Task details — Repeat each entry exactly; omit all pictures.

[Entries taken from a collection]
☆ ☆ ☆ ☆ ☆ ☆ ☆
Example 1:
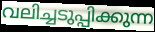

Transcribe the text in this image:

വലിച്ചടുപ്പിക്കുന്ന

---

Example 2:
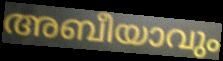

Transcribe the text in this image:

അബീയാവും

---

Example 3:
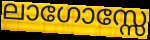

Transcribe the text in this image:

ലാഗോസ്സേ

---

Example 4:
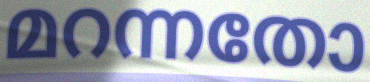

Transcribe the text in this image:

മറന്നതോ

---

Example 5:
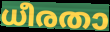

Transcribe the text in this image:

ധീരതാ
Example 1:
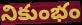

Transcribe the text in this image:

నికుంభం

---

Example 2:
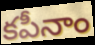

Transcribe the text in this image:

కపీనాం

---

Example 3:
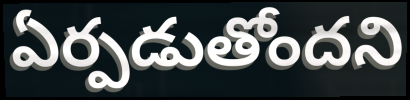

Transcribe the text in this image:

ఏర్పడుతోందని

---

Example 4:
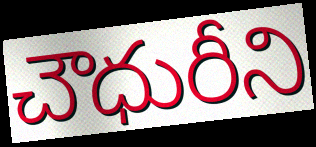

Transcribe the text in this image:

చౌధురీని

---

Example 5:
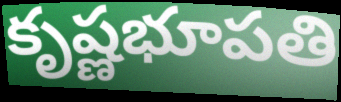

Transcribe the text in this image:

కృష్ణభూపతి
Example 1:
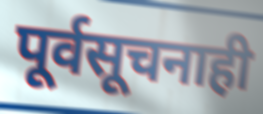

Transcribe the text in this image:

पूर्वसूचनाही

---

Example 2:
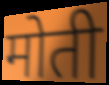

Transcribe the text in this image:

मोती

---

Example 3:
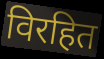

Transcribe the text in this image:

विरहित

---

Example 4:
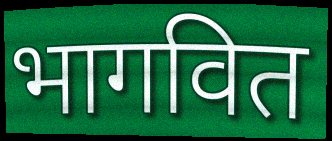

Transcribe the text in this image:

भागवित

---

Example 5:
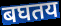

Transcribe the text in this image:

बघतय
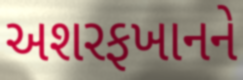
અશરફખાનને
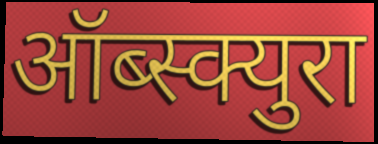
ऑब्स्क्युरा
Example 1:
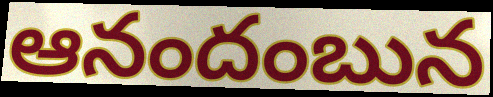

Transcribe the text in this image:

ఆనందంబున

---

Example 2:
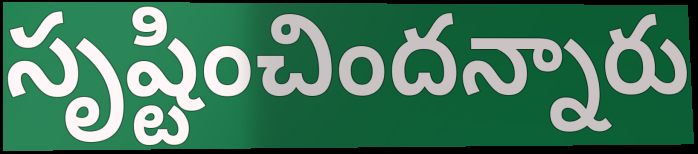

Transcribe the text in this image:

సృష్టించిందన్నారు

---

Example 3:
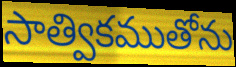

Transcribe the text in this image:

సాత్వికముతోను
☆ ☆ ☆ ☆ ☆ ☆ ☆
Answer space —
Example 1:

Transcribe the text in this image:

വലിച്ചടുപ്പിക്കുന്ന

---

Example 2:

Transcribe the text in this image:

അബീയാവും

---

Example 3:

Transcribe the text in this image:

ലാഗോസ്സേ

---

Example 4:

Transcribe the text in this image:

മറന്നതോ

---

Example 5:

Transcribe the text in this image:

ധീരതാ
Example 1:

Transcribe the text in this image:

నికుంభం

---

Example 2:

Transcribe the text in this image:

కపీనాం

---

Example 3:

Transcribe the text in this image:

ఏర్పడుతోందని

---

Example 4:

Transcribe the text in this image:

చౌధురీని

---

Example 5:

Transcribe the text in this image:

కృష్ణభూపతి
Example 1:

Transcribe the text in this image:

पूर्वसूचनाही

---

Example 2:

Transcribe the text in this image:

मोती

---

Example 3:

Transcribe the text in this image:

विरहित

---

Example 4:

Transcribe the text in this image:

भागवित

---

Example 5:

Transcribe the text in this image:

बघतय
અશરફખાનને
ऑब्स्क्युरा
Example 1:

Transcribe the text in this image:

ఆనందంబున

---

Example 2:

Transcribe the text in this image:

సృష్టించిందన్నారు

---

Example 3:

Transcribe the text in this image:

సాత్వికముతోను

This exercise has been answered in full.